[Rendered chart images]
......
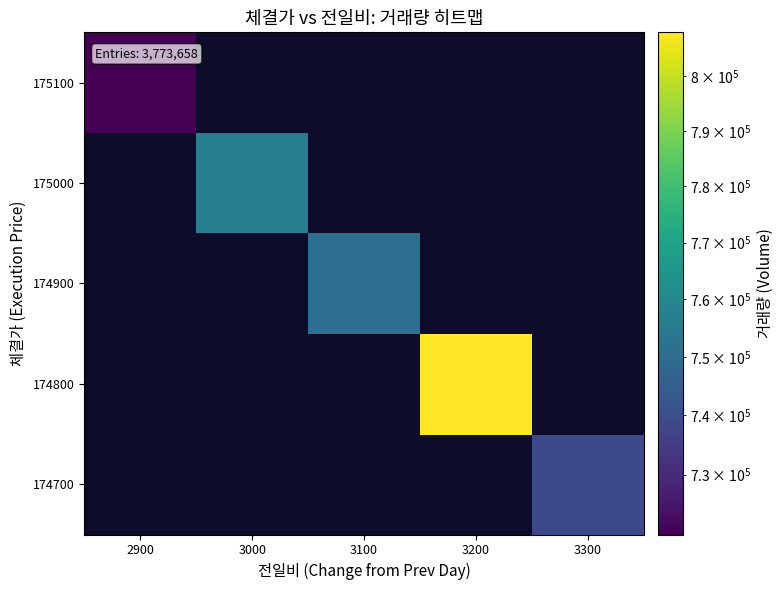

Between 3100 and 3200, which is larger?

3200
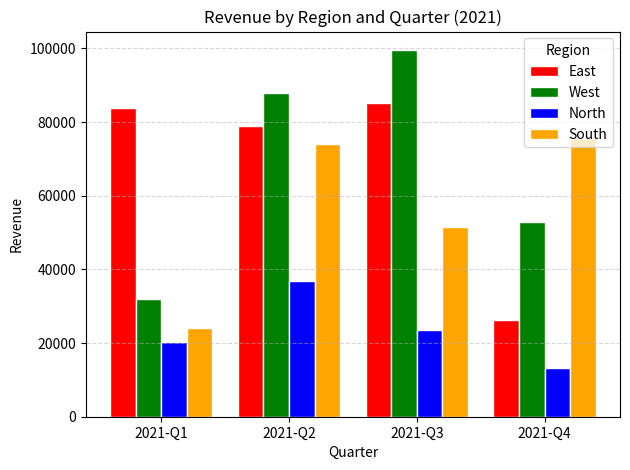

How many data points in West are less than 87978?

2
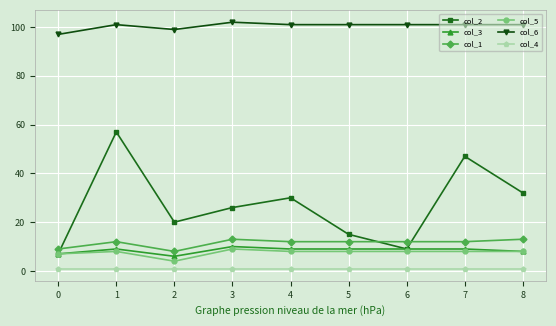

Which series has the largest total across all categories?

col_6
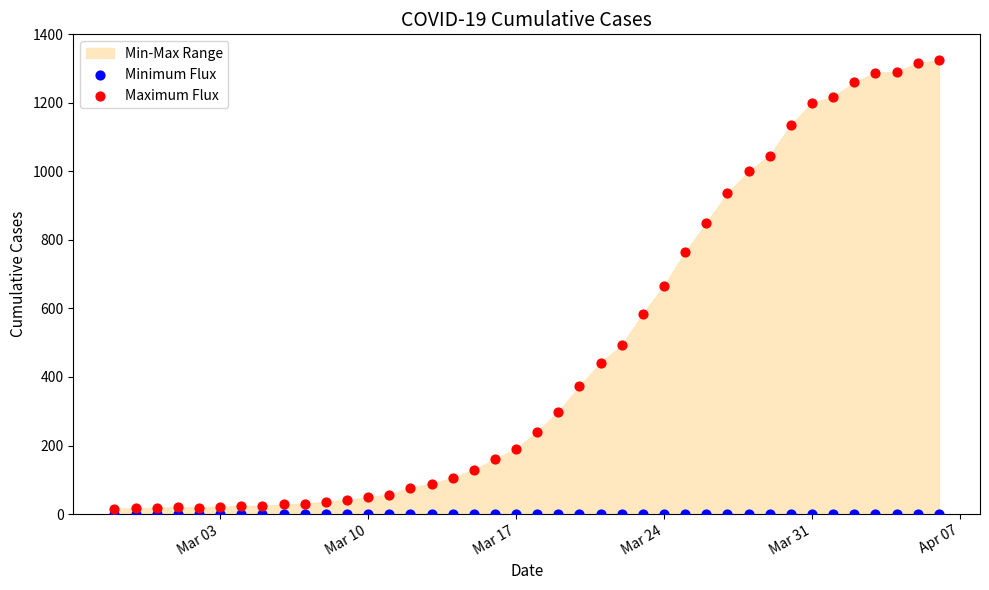

Which series reaches the minimum Y coordinate?

Minimum Flux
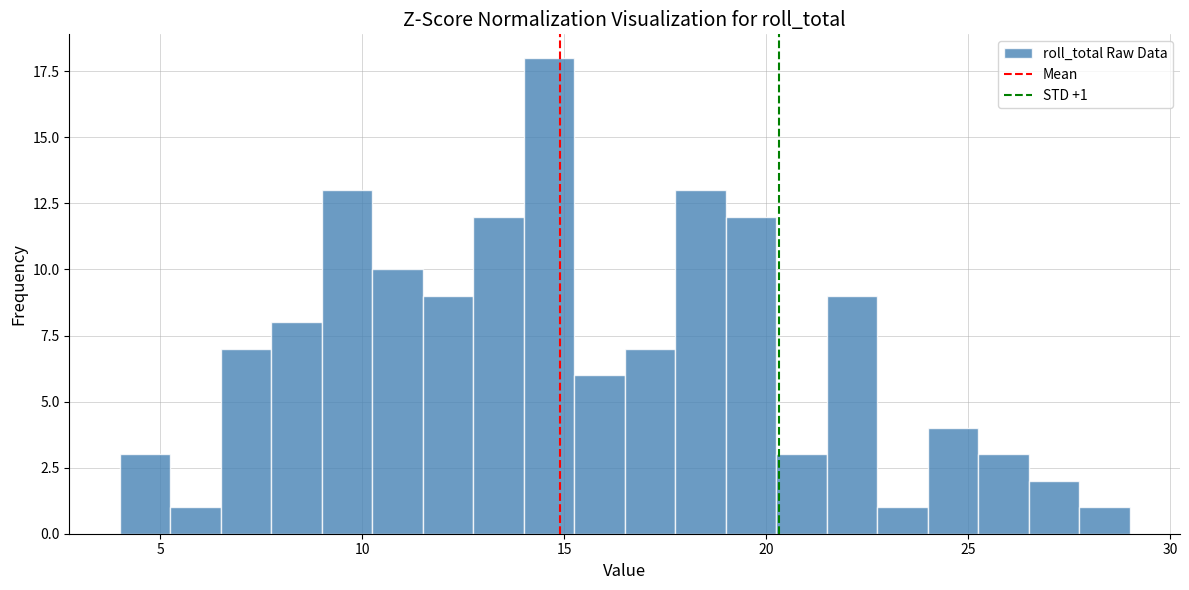

Read against the x-axis, roughly where is the centre of the tallest bar?

14.5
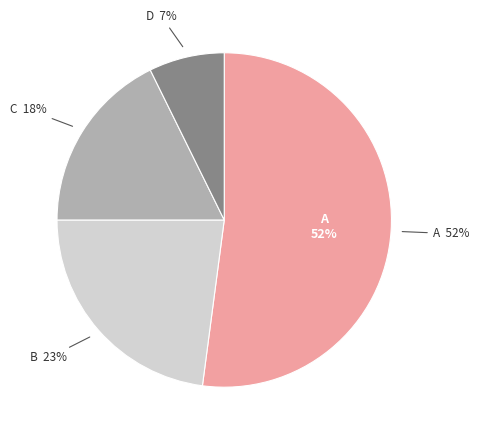

Between A and C, which is larger?

A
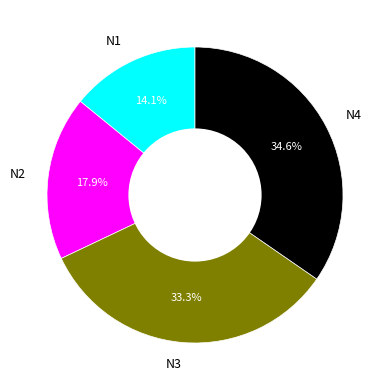

What percentage is the N2 slice, to the nearest percent?

18%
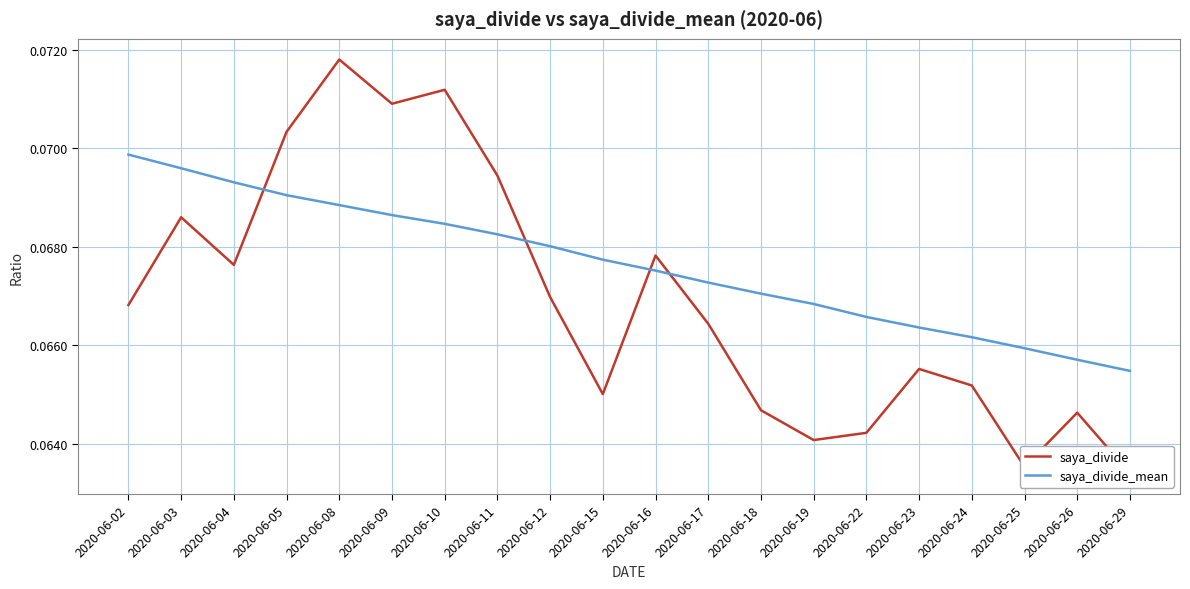

List the series in order of their peak value, highest first.

saya_divide, saya_divide_mean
......
What you have to do
Quote every line of text in the rows above verbatim, leaving out the pictures.

Your response
Between 3100 and 3200, which is larger?

3200

How many data points in West are less than 87978?

2

Which series has the largest total across all categories?

col_6

Which series reaches the minimum Y coordinate?

Minimum Flux

Read against the x-axis, roughly where is the centre of the tallest bar?

14.5

Between A and C, which is larger?

A

What percentage is the N2 slice, to the nearest percent?

18%

List the series in order of their peak value, highest first.

saya_divide, saya_divide_mean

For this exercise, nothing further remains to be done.